Texto de leitura =>
───

Baseadas numa lógica simplista que pretende subordinar o certo e o errado ao literalismo, certas pessoas inventam regras e acabam criando condenações para usos existentes há séculos na língua culta, tratando locuções como expressões matemáticas e a gramática como ciência exata. A seguir, denunciamos duas fake news oriundas de um grande vício de nossa cultura gramatical: o logicismo.
“Em virtude de” tem há séculos o significado de “em razão de”, “devido a”, “por causa de”, “em consequência” etc. associado a qualquer motivo (bom, mau, neutro). Apesar disso, em algum momento, alguns devotos da etimologia passaram a defender a ideia de que tal locução NÃO pode estar atrelada a causas de natureza negativa, alegando que a palavra virtude tem, em sua origem, sentido positivo, significando “boa qualidade moral”, e que por isso seriam erradas construções como “em virtude do falecimento”, “em virtude do incêndio”, “em virtude da crueldade” etc.

───

Tarefas a cumprir =>
A - Segundo o texto de leitura, de que grande vício da cultura gramatical vêm as duas fake news denunciadas?
B - Por favor, transcreva do texto de leitura o trecho que começa em "Baseadas numa lógica" e termina em "gramatical: o logicismo.".
Não é preciso consultar o material.

───

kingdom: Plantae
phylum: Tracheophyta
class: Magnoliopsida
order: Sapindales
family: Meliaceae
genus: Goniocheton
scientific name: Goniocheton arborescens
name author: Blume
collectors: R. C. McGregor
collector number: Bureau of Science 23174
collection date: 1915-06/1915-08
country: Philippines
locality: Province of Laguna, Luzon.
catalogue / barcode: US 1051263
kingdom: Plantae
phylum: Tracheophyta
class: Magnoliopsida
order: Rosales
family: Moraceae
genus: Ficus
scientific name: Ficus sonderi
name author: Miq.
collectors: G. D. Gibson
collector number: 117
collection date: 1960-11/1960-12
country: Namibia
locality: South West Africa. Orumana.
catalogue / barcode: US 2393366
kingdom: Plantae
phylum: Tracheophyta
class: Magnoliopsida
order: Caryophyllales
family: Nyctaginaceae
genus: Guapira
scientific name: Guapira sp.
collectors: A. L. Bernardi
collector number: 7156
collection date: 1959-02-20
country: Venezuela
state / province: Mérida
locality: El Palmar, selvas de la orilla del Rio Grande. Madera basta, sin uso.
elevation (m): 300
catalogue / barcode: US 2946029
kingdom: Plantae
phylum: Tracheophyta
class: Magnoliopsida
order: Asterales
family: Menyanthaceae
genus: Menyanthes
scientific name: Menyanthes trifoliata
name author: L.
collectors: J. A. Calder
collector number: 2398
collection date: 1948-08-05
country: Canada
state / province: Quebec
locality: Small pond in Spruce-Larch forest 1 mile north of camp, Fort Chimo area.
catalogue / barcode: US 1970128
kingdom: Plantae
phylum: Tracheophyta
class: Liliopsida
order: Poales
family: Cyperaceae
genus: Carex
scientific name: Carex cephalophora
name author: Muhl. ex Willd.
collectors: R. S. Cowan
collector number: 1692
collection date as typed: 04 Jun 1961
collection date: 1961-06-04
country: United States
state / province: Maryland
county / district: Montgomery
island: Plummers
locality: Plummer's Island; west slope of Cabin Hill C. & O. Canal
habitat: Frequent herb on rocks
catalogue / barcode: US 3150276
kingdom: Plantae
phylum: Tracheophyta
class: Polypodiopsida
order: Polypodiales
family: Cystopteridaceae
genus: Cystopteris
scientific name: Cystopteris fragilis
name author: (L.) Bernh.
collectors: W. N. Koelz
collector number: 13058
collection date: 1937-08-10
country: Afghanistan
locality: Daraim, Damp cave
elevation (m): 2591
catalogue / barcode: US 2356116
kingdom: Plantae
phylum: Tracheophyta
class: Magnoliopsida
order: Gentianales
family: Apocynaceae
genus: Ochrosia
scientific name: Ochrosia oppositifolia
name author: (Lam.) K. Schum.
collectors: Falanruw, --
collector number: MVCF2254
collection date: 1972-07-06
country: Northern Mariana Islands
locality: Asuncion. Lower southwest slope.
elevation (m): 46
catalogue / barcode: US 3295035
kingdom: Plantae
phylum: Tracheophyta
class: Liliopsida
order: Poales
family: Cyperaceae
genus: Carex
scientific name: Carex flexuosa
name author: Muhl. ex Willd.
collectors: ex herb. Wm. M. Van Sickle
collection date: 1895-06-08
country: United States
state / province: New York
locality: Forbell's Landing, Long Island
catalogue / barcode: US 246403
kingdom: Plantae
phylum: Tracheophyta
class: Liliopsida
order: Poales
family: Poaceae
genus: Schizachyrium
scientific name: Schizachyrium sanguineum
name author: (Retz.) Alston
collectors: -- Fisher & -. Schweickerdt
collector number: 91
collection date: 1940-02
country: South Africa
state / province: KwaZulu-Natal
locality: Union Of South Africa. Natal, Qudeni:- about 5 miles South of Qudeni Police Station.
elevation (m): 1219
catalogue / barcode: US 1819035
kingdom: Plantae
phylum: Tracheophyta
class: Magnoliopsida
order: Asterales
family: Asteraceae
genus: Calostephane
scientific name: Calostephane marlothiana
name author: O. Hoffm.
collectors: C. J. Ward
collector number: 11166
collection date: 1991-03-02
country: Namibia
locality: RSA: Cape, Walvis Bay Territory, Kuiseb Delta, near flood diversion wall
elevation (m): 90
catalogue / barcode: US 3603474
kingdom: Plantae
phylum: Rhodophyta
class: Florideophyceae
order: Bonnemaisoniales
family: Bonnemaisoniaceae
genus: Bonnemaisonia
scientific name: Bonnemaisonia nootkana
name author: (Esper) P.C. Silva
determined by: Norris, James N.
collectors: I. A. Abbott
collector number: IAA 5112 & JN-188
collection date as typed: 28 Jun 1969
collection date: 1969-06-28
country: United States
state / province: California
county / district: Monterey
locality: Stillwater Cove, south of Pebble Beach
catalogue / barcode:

───

Respostas do exercício =>
A - Do logicismo.

B -
Baseadas numa lógica simplista que pretende subordinar o certo e o errado ao literalismo, certas pessoas inventam regras e acabam criando condenações para usos existentes há séculos na língua culta, tratando locuções como expressões matemáticas e a gramática como ciência exata. A seguir, denunciamos duas fake news oriundas de um grande vício de nossa cultura gramatical: o logicismo.